Parution : Études françaises, vol. 12, n˚ 1-2, Montréal, 1976, p. 3-24.
Tout au long de leur essai basé sur l’étude de cinq versions d’un même conte, les deux auteures cherchent à établir ce qui caractérise les différentes formes de « conte écrit ». Il y a d’abord les récits collationnés par les ethnologues et les folkloristes qui se résument à une transcription littéraire difficilement lisible du texte dit. Il y a ensuite les contes qui font l’objet d’une adaptation par l’introduction de remaniements formels – suppression de répétitions, d’apostrophes au lecteur, d’avertissements – ou par le choix même des contes dans la constitution d’un recueil. Ces modifications se font parfois aux dépens du conte lui-même dont l’efficacité repose sur une « esthétique de la négligence » pour reprendre le mot de J. C. Lapp et peuvent conduire à certaines aberrations. Pour sa part, le conte transcrit/écrit, forme ambiguë, oscille « entre les exigences scientifiques de la recherche folklorique et la création littéraire ». Il fait toujours l’objet d’une réécriture, d’une adaptation. Véritable expérience de re-création, la réécriture « tente de retrouver le langage premier de la forme en suppléant à la carence de la reproduction mimétique ». Selon le degré d’intervention de l’écrivain-conteur, on parlera de « conte écrit » ou de « conte littéraire ». Dans ce dernier cas, l’écrivain-conteur aura joué la carte de la forme en « sur-écrivant » le texte et en conjuguant récit et poésie dans une sorte de retour au mythe. Les deux essayistes définissent par la même occasion la nouvelle par rapport au conte.

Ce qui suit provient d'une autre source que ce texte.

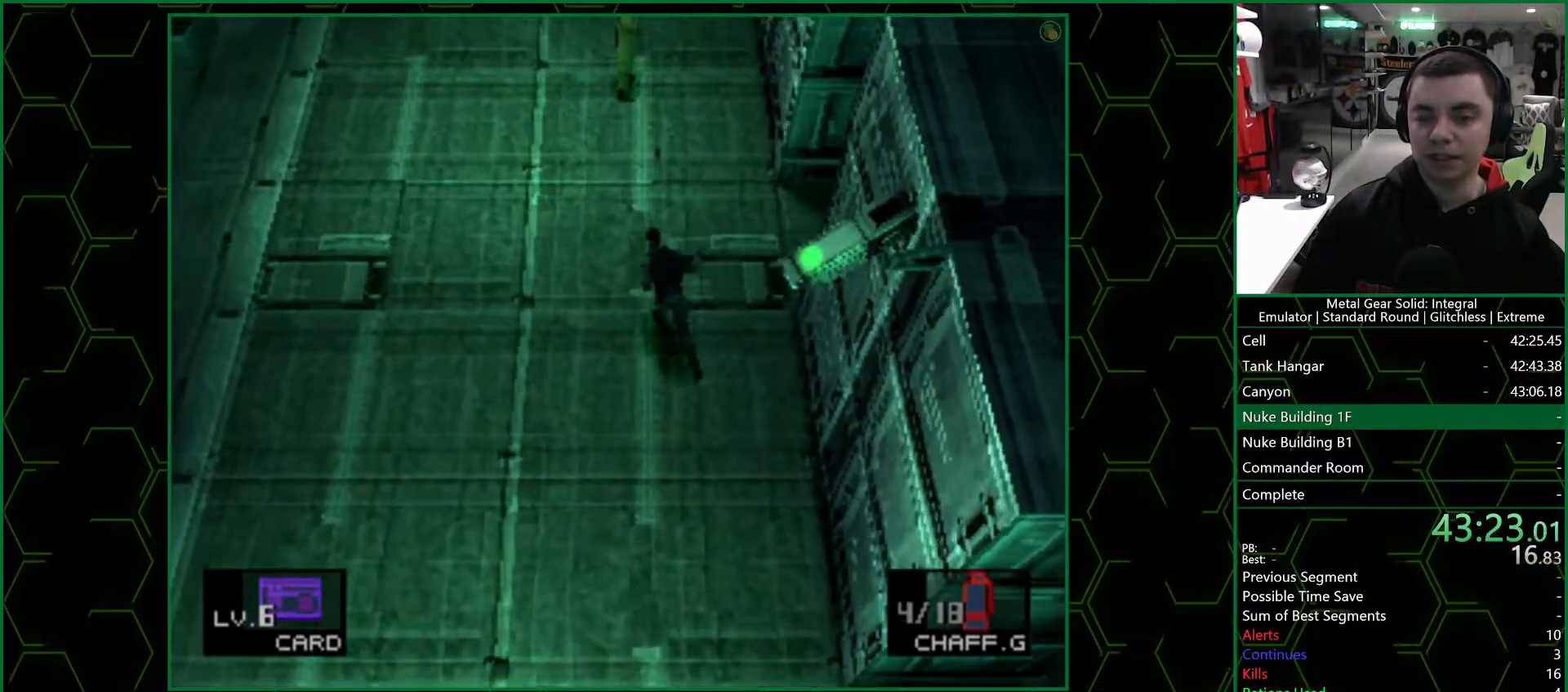
{"buttons": ["DPAD_UP"], "left_stick": "center", "right_stick": "center", "events": [[133, "DPAD_LEFT", "up"], [383, "R1", "down"], [483, "R1", "up"]]}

Cinq versions du récit de Rose Latulipe sont donc étudiées à la lumière du passage de l’oral à l’écrit. « Le Diable beau danseur », en tant que transcription littéraire, élimine toute velléité d’écriture mais élimine également « la situation de discours propre à chaque actualisation du conte », ce qui conduit à un appauvrissement du texte privé ainsi de son contexte. L’enquêteur sentira le besoin, s’il publie des contes en recueils, de combler cette carence par une préface. « La Légende du Monsieur en habit noir », version livrée par Pierre-Georges Roy, a tout du simple résumé tant la réduction est maximale (récit embryonnaire, absence de dramatisation). « Le Diable au bal » d’Armand de Haerne constitue un exemple de l’émergence d’une subjectivité qui oriente la forme du texte final. En surchargeant le récit légendaire « d’une série d’éléments dont les visées morales ne font aucun doute », l’auteur propose une adaptation terne de motifs connus et désamorce l’émerveillement recherché par le lecteur de contes. « Rose Latulipe » de Claude Aubry pousse plus loin le rôle d’intermédiaire de l’auteur en superposant constamment deux temps de narration, « le passé des légendes et des croyances et le présent de l’énonciation, jouant sur la connivence ainsi acquise avec le lecteur moderne ». Demers et Gauvin reconnaissent ici la dynamisation de la « chaîne conteur-conté » (ou de la relation de narrateur à narrataire) mais estiment que l’écrivain-conteur n’évite pas le piège de la schématisation. Enfin, la version d’Aubert de Gaspé fils, « L’Étranger », constitue un exemple probant de travail sur la forme qui, tout en paraissant tout devoir à l’oral – reconstitution de l’atmosphère et des rites –, s’appuie sur un récit légendaire transmis par la tradition mais surtout par la voie de la culture comme en font foi la discrète allusion au Faust – la jeune fille se prénomme Marguerite chez Goethe et le conteur canadien-français – et l’exergue emprunté à Shakespeare. Ce type de conte écrit va servir de modèle à de nombreux contes québécois du XIXe siècle, modèle que René Godenne appelle « nouvelle-contée ».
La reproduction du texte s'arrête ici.